**WHAT IS EXPECTED**
Which lines in the records below contain the word "green"? Copy each one.

SOURCE DATA section start

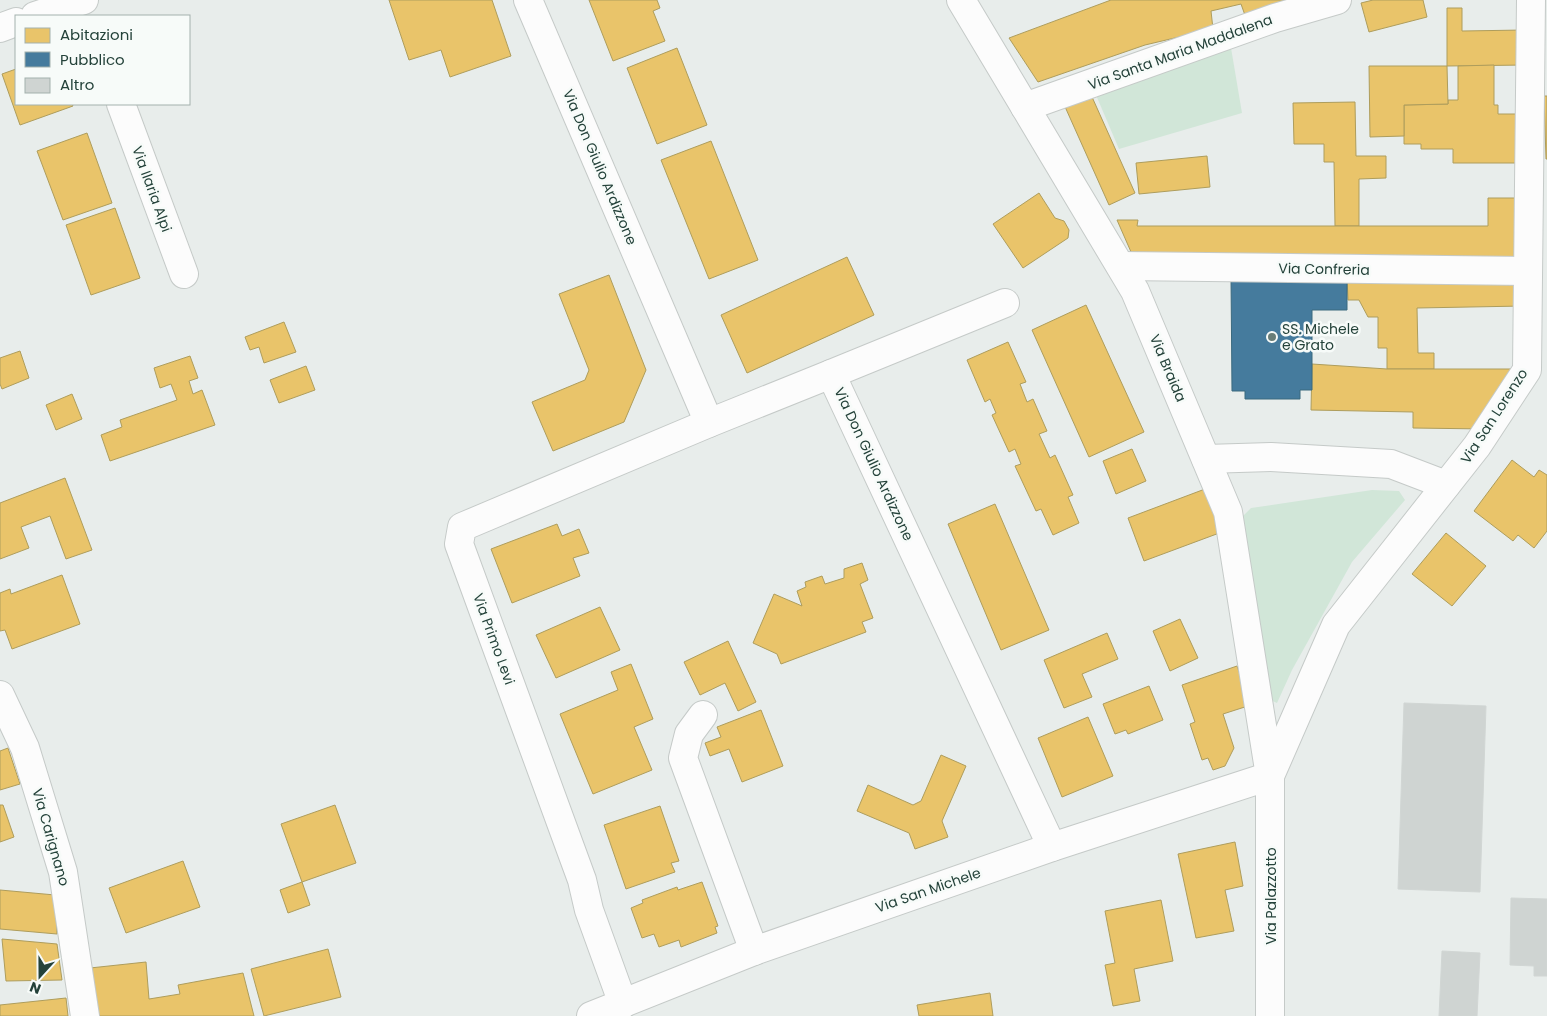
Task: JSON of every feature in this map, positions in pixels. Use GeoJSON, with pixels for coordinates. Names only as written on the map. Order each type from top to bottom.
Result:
{"type":"FeatureCollection","features":[{"type":"Feature","properties":{"kind":"street"},"geometry":{"type":"LineString","coordinates":[[37,15],[83,0],[88,15]]}},
{"type":"Feature","properties":{"kind":"street","name":"Via Don Giulio Ardizzone"},"geometry":{"type":"LineString","coordinates":[[528,0],[709,423],[832,374],[1052,847]]}},
{"type":"Feature","properties":{"kind":"street","name":"Via Braida"},"geometry":{"type":"LineString","coordinates":[[961,0],[1135,291],[1228,512],[1270,776]]}},
{"type":"Feature","properties":{"kind":"street","name":"Via Santa Maria Maddalena"},"geometry":{"type":"LineString","coordinates":[[1025,108],[1275,18],[1336,0]]}},
{"type":"Feature","properties":{"kind":"street","name":"Via San Lorenzo"},"geometry":{"type":"LineString","coordinates":[[1270,776],[1336,624],[1477,446],[1527,370],[1530,0]]}},
{"type":"Feature","properties":{"kind":"street"},"geometry":{"type":"LineString","coordinates":[[0,28],[15,22]]}},
{"type":"Feature","properties":{"kind":"street","name":"Via Ilaria Alpi"},"geometry":{"type":"LineString","coordinates":[[120,105],[184,274]]}},
{"type":"Feature","properties":{"kind":"street","name":"Via Confreria"},"geometry":{"type":"LineString","coordinates":[[1121,266],[1528,272]]}},
{"type":"Feature","properties":{"kind":"street"},"geometry":{"type":"LineString","coordinates":[[832,374],[1005,303]]}},
{"type":"Feature","properties":{"kind":"street","name":"Via Primo Levi"},"geometry":{"type":"LineString","coordinates":[[623,1004],[589,910],[582,880],[459,544],[462,527],[709,423]]}},
{"type":"Feature","properties":{"kind":"street"},"geometry":{"type":"LineString","coordinates":[[1206,459],[1271,457],[1391,464],[1446,486]]}},
{"type":"Feature","properties":{"kind":"street","name":"Via Carignano"},"geometry":{"type":"LineString","coordinates":[[0,695],[25,748],[64,872],[84,1016]]}},
{"type":"Feature","properties":{"kind":"street"},"geometry":{"type":"LineString","coordinates":[[704,715],[689,734],[684,758],[754,951]]}},
{"type":"Feature","properties":{"kind":"street","name":"Via San Michele"},"geometry":{"type":"LineString","coordinates":[[591,1016],[754,951],[1052,847],[1270,776]]}},
{"type":"Feature","properties":{"kind":"street","name":"Via Palazzotto"},"geometry":{"type":"LineString","coordinates":[[1270,776],[1270,1016]]}},
{"type":"Feature","properties":{"kind":"green space"},"geometry":{"type":"Polygon","coordinates":[[[1230,42],[1242,113],[1119,149],[1093,88],[1230,42]]]}},
{"type":"Feature","properties":{"kind":"green space"},"geometry":{"type":"Polygon","coordinates":[[[1372,490],[1399,491],[1405,500],[1352,562],[1292,670],[1277,703],[1264,697],[1239,520],[1251,508],[1372,490]]]}},
{"type":"Feature","properties":{"kind":"building: Abitazioni"},"geometry":{"type":"Polygon","coordinates":[[[389,0],[492,0],[511,56],[450,77],[441,50],[409,60],[389,0]]]}},
{"type":"Feature","properties":{"kind":"building: Abitazioni"},"geometry":{"type":"Polygon","coordinates":[[[589,0],[657,0],[660,8],[653,11],[665,41],[613,61],[589,0]]]}},
{"type":"Feature","properties":{"kind":"building: Abitazioni"},"geometry":{"type":"Polygon","coordinates":[[[1111,0],[1309,0],[1246,18],[1241,4],[1211,11],[1213,29],[1145,45],[1038,82],[1009,38],[1111,0]]]}},
{"type":"Feature","properties":{"kind":"building: Abitazioni"},"geometry":{"type":"Polygon","coordinates":[[[1373,0],[1423,0],[1427,17],[1369,32],[1361,3],[1373,0]]]}},
{"type":"Feature","properties":{"kind":"building: Abitazioni"},"geometry":{"type":"Polygon","coordinates":[[[1447,8],[1462,8],[1462,31],[1524,30],[1525,65],[1447,66],[1447,8]]]}},
{"type":"Feature","properties":{"kind":"building: Abitazioni"},"geometry":{"type":"Polygon","coordinates":[[[677,48],[707,125],[657,144],[627,68],[677,48]]]}},
{"type":"Feature","properties":{"kind":"building: Abitazioni"},"geometry":{"type":"Polygon","coordinates":[[[1494,65],[1494,105],[1498,105],[1498,114],[1520,114],[1520,163],[1453,163],[1453,149],[1421,149],[1421,144],[1404,144],[1404,105],[1448,104],[1448,100],[1458,100],[1458,66],[1494,65]]]}},
{"type":"Feature","properties":{"kind":"building: Abitazioni"},"geometry":{"type":"Polygon","coordinates":[[[1369,66],[1447,66],[1448,104],[1404,105],[1404,136],[1370,137],[1369,66]]]}},
{"type":"Feature","properties":{"kind":"building: Abitazioni"},"geometry":{"type":"Polygon","coordinates":[[[15,69],[15,105],[73,106],[20,125],[2,74],[15,69]]]}},
{"type":"Feature","properties":{"kind":"building: Abitazioni"},"geometry":{"type":"Polygon","coordinates":[[[1088,88],[1135,193],[1109,205],[1062,100],[1088,88]]]}},
{"type":"Feature","properties":{"kind":"building: Abitazioni"},"geometry":{"type":"Polygon","coordinates":[[[1544,96],[1547,96],[1547,159],[1546,159],[1544,96]]]}},
{"type":"Feature","properties":{"kind":"building: Abitazioni"},"geometry":{"type":"Polygon","coordinates":[[[1355,102],[1356,156],[1386,156],[1386,178],[1359,179],[1359,226],[1335,226],[1334,162],[1324,162],[1324,144],[1294,144],[1293,103],[1355,102]]]}},
{"type":"Feature","properties":{"kind":"building: Abitazioni"},"geometry":{"type":"Polygon","coordinates":[[[87,133],[112,203],[63,220],[37,151],[87,133]]]}},
{"type":"Feature","properties":{"kind":"building: Abitazioni"},"geometry":{"type":"Polygon","coordinates":[[[711,141],[758,260],[709,279],[661,160],[711,141]]]}},
{"type":"Feature","properties":{"kind":"building: Abitazioni"},"geometry":{"type":"Polygon","coordinates":[[[1207,156],[1210,187],[1139,194],[1136,163],[1207,156]]]}},
{"type":"Feature","properties":{"kind":"building: Abitazioni"},"geometry":{"type":"Polygon","coordinates":[[[1039,193],[1055,218],[1064,221],[1069,230],[1068,238],[1023,268],[993,224],[1039,193]]]}},
{"type":"Feature","properties":{"kind":"building: Abitazioni"},"geometry":{"type":"Polygon","coordinates":[[[1488,198],[1522,198],[1522,261],[1135,261],[1117,220],[1138,220],[1137,226],[1488,226],[1488,198]]]}},
{"type":"Feature","properties":{"kind":"building: Abitazioni"},"geometry":{"type":"Polygon","coordinates":[[[115,208],[140,278],[91,295],[66,225],[115,208]]]}},
{"type":"Feature","properties":{"kind":"building: Abitazioni"},"geometry":{"type":"Polygon","coordinates":[[[847,257],[874,315],[747,373],[721,315],[847,257]]]}},
{"type":"Feature","properties":{"kind":"building: Abitazioni"},"geometry":{"type":"Polygon","coordinates":[[[1523,274],[1523,306],[1417,308],[1418,353],[1434,353],[1434,369],[1387,369],[1387,348],[1378,348],[1378,317],[1368,317],[1359,300],[1348,300],[1347,277],[1523,274]]]}},
{"type":"Feature","properties":{"kind":"building: Abitazioni"},"geometry":{"type":"Polygon","coordinates":[[[609,275],[646,370],[624,422],[553,451],[532,402],[585,380],[589,370],[559,294],[609,275]]]}},
{"type":"Feature","properties":{"kind":"building: Abitazioni"},"geometry":{"type":"Polygon","coordinates":[[[1086,305],[1144,432],[1089,457],[1032,330],[1086,305]]]}},
{"type":"Feature","properties":{"kind":"building: Abitazioni"},"geometry":{"type":"Polygon","coordinates":[[[284,322],[296,352],[264,363],[259,347],[250,350],[245,337],[284,322]]]}},
{"type":"Feature","properties":{"kind":"building: Abitazioni"},"geometry":{"type":"Polygon","coordinates":[[[1008,342],[1026,382],[1020,384],[1027,402],[1033,399],[1047,431],[1039,434],[1050,458],[1055,455],[1073,495],[1068,497],[1079,523],[1053,535],[1041,509],[1036,511],[1015,466],[1021,464],[1015,449],[1009,452],[992,415],[996,413],[990,399],[985,402],[967,360],[1008,342]]]}},
{"type":"Feature","properties":{"kind":"building: Abitazioni"},"geometry":{"type":"Polygon","coordinates":[[[20,351],[29,378],[2,389],[0,384],[0,358],[20,351]]]}},
{"type":"Feature","properties":{"kind":"building: Abitazioni"},"geometry":{"type":"Polygon","coordinates":[[[190,356],[198,378],[189,381],[193,394],[202,390],[215,425],[110,461],[101,435],[122,427],[120,420],[177,400],[171,384],[160,388],[154,368],[190,356]]]}},
{"type":"Feature","properties":{"kind":"building: Abitazioni"},"geometry":{"type":"Polygon","coordinates":[[[1312,364],[1387,369],[1517,369],[1486,429],[1413,428],[1413,412],[1311,410],[1312,364]]]}},
{"type":"Feature","properties":{"kind":"building: Abitazioni"},"geometry":{"type":"Polygon","coordinates":[[[306,366],[315,390],[279,403],[270,380],[306,366]]]}},
{"type":"Feature","properties":{"kind":"building: Abitazioni"},"geometry":{"type":"Polygon","coordinates":[[[72,394],[82,419],[56,430],[46,405],[72,394]]]}},
{"type":"Feature","properties":{"kind":"building: Abitazioni"},"geometry":{"type":"Polygon","coordinates":[[[1132,449],[1146,481],[1116,494],[1103,461],[1132,449]]]}},
{"type":"Feature","properties":{"kind":"building: Abitazioni"},"geometry":{"type":"Polygon","coordinates":[[[1512,460],[1534,477],[1539,470],[1547,475],[1547,531],[1534,548],[1518,535],[1513,541],[1474,511],[1512,460]]]}},
{"type":"Feature","properties":{"kind":"building: Abitazioni"},"geometry":{"type":"Polygon","coordinates":[[[65,478],[92,550],[66,559],[50,516],[21,527],[29,548],[0,559],[0,503],[65,478]]]}},
{"type":"Feature","properties":{"kind":"building: Abitazioni"},"geometry":{"type":"Polygon","coordinates":[[[1205,489],[1222,532],[1144,561],[1128,518],[1205,489]]]}},
{"type":"Feature","properties":{"kind":"building: Abitazioni"},"geometry":{"type":"Polygon","coordinates":[[[995,504],[1049,630],[1001,650],[948,524],[995,504]]]}},
{"type":"Feature","properties":{"kind":"building: Abitazioni"},"geometry":{"type":"Polygon","coordinates":[[[557,524],[562,536],[579,529],[589,553],[573,558],[580,576],[512,603],[491,549],[557,524]]]}},
{"type":"Feature","properties":{"kind":"building: Abitazioni"},"geometry":{"type":"Polygon","coordinates":[[[1446,533],[1486,566],[1452,606],[1412,574],[1446,533]]]}},
{"type":"Feature","properties":{"kind":"building: Abitazioni"},"geometry":{"type":"Polygon","coordinates":[[[862,563],[868,580],[860,584],[873,618],[862,622],[866,632],[781,664],[777,654],[753,643],[774,594],[802,606],[797,591],[806,587],[805,582],[822,576],[825,584],[844,578],[844,569],[862,563]]]}},
{"type":"Feature","properties":{"kind":"building: Abitazioni"},"geometry":{"type":"Polygon","coordinates":[[[62,575],[80,624],[12,649],[5,630],[0,631],[0,593],[10,589],[11,594],[62,575]]]}},
{"type":"Feature","properties":{"kind":"building: Abitazioni"},"geometry":{"type":"Polygon","coordinates":[[[600,607],[620,650],[556,678],[536,635],[600,607]]]}},
{"type":"Feature","properties":{"kind":"building: Abitazioni"},"geometry":{"type":"Polygon","coordinates":[[[1180,619],[1198,658],[1170,671],[1153,631],[1180,619]]]}},
{"type":"Feature","properties":{"kind":"building: Abitazioni"},"geometry":{"type":"Polygon","coordinates":[[[1107,633],[1118,659],[1082,674],[1092,697],[1064,708],[1044,660],[1107,633]]]}},
{"type":"Feature","properties":{"kind":"building: Abitazioni"},"geometry":{"type":"Polygon","coordinates":[[[728,641],[756,702],[738,711],[725,683],[700,695],[684,662],[728,641]]]}},
{"type":"Feature","properties":{"kind":"building: Abitazioni"},"geometry":{"type":"Polygon","coordinates":[[[631,664],[653,719],[634,727],[652,770],[593,794],[560,714],[618,690],[611,672],[631,664]]]}},
{"type":"Feature","properties":{"kind":"building: Abitazioni"},"geometry":{"type":"Polygon","coordinates":[[[1237,666],[1251,705],[1223,714],[1234,748],[1225,766],[1213,770],[1208,758],[1202,760],[1190,724],[1195,722],[1182,685],[1237,666]]]}},
{"type":"Feature","properties":{"kind":"building: Abitazioni"},"geometry":{"type":"Polygon","coordinates":[[[1149,686],[1163,720],[1128,734],[1126,730],[1115,734],[1103,704],[1149,686]]]}},
{"type":"Feature","properties":{"kind":"building: Abitazioni"},"geometry":{"type":"Polygon","coordinates":[[[761,710],[783,766],[742,782],[729,749],[710,756],[705,743],[721,737],[717,727],[761,710]]]}},
{"type":"Feature","properties":{"kind":"building: Abitazioni"},"geometry":{"type":"Polygon","coordinates":[[[1088,717],[1113,776],[1062,797],[1038,738],[1088,717]]]}},
{"type":"Feature","properties":{"kind":"building: Abitazioni"},"geometry":{"type":"Polygon","coordinates":[[[8,748],[20,784],[0,790],[0,751],[8,748]]]}},
{"type":"Feature","properties":{"kind":"building: Abitazioni"},"geometry":{"type":"Polygon","coordinates":[[[941,755],[966,766],[942,821],[948,837],[915,849],[909,833],[857,811],[868,785],[913,805],[921,801],[941,755]]]}},
{"type":"Feature","properties":{"kind":"building: Abitazioni"},"geometry":{"type":"Polygon","coordinates":[[[0,805],[3,805],[14,837],[0,842],[0,805]]]}},
{"type":"Feature","properties":{"kind":"building: Abitazioni"},"geometry":{"type":"Polygon","coordinates":[[[335,805],[356,863],[302,882],[281,824],[335,805]]]}},
{"type":"Feature","properties":{"kind":"building: Abitazioni"},"geometry":{"type":"Polygon","coordinates":[[[660,806],[679,861],[671,863],[675,872],[626,889],[604,825],[660,806]]]}},
{"type":"Feature","properties":{"kind":"building: Abitazioni"},"geometry":{"type":"Polygon","coordinates":[[[1235,842],[1243,886],[1225,890],[1234,931],[1196,938],[1178,854],[1235,842]]]}},
{"type":"Feature","properties":{"kind":"building: Abitazioni"},"geometry":{"type":"Polygon","coordinates":[[[183,861],[200,907],[126,933],[109,888],[183,861]]]}},
{"type":"Feature","properties":{"kind":"building: Abitazioni"},"geometry":{"type":"Polygon","coordinates":[[[302,882],[310,905],[288,913],[280,890],[302,882]]]}},
{"type":"Feature","properties":{"kind":"building: Abitazioni"},"geometry":{"type":"Polygon","coordinates":[[[702,882],[718,926],[715,927],[717,933],[681,947],[679,940],[659,947],[654,934],[642,938],[631,908],[643,903],[642,900],[677,887],[678,890],[702,882]]]}},
{"type":"Feature","properties":{"kind":"building: Abitazioni"},"geometry":{"type":"Polygon","coordinates":[[[0,890],[55,895],[57,934],[0,929],[0,890]]]}},
{"type":"Feature","properties":{"kind":"building: Abitazioni"},"geometry":{"type":"Polygon","coordinates":[[[1161,900],[1173,961],[1134,969],[1140,1001],[1113,1006],[1105,965],[1115,963],[1105,911],[1161,900]]]}},
{"type":"Feature","properties":{"kind":"building: Abitazioni"},"geometry":{"type":"Polygon","coordinates":[[[2,939],[57,944],[62,980],[6,981],[2,939]]]}},
{"type":"Feature","properties":{"kind":"building: Abitazioni"},"geometry":{"type":"Polygon","coordinates":[[[328,949],[341,997],[264,1016],[251,969],[328,949]]]}},
{"type":"Feature","properties":{"kind":"building: Abitazioni"},"geometry":{"type":"Polygon","coordinates":[[[146,962],[149,999],[180,994],[178,985],[243,973],[254,1016],[93,1016],[90,968],[146,962]]]}},
{"type":"Feature","properties":{"kind":"building: Abitazioni"},"geometry":{"type":"Polygon","coordinates":[[[990,993],[993,1016],[919,1016],[917,1005],[990,993]]]}},
{"type":"Feature","properties":{"kind":"building: Abitazioni"},"geometry":{"type":"Polygon","coordinates":[[[66,998],[68,1016],[0,1016],[0,1005],[66,998]]]}},
{"type":"Feature","properties":{"kind":"building: Pubblico","name":"SS. Michele e Grato"},"geometry":{"type":"Polygon","coordinates":[[[1231,277],[1347,277],[1347,310],[1312,310],[1312,390],[1300,390],[1300,399],[1245,399],[1245,391],[1232,391],[1231,277]]]}},
{"type":"Feature","properties":{"kind":"building: Altro"},"geometry":{"type":"Polygon","coordinates":[[[1404,703],[1486,706],[1480,892],[1398,889],[1404,703]]]}},
{"type":"Feature","properties":{"kind":"building: Altro"},"geometry":{"type":"Polygon","coordinates":[[[1511,898],[1547,899],[1547,976],[1534,976],[1534,966],[1510,965],[1511,898]]]}},
{"type":"Feature","properties":{"kind":"building: Altro"},"geometry":{"type":"Polygon","coordinates":[[[1442,951],[1480,953],[1477,1016],[1439,1016],[1442,951]]]}},
{"type":"Feature","properties":{"kind":"place","name":"SS. Michele e Grato"},"geometry":{"type":"Point","coordinates":[1272,337]}}]}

SOURCE DATA section end

**TASK OUTPUT**
{"type":"Feature","properties":{"kind":"green space"},"geometry":{"type":"Polygon","coordinates":[[[1230,42],[1242,113],[1119,149],[1093,88],[1230,42]]]}},
{"type":"Feature","properties":{"kind":"green space"},"geometry":{"type":"Polygon","coordinates":[[[1372,490],[1399,491],[1405,500],[1352,562],[1292,670],[1277,703],[1264,697],[1239,520],[1251,508],[1372,490]]]}},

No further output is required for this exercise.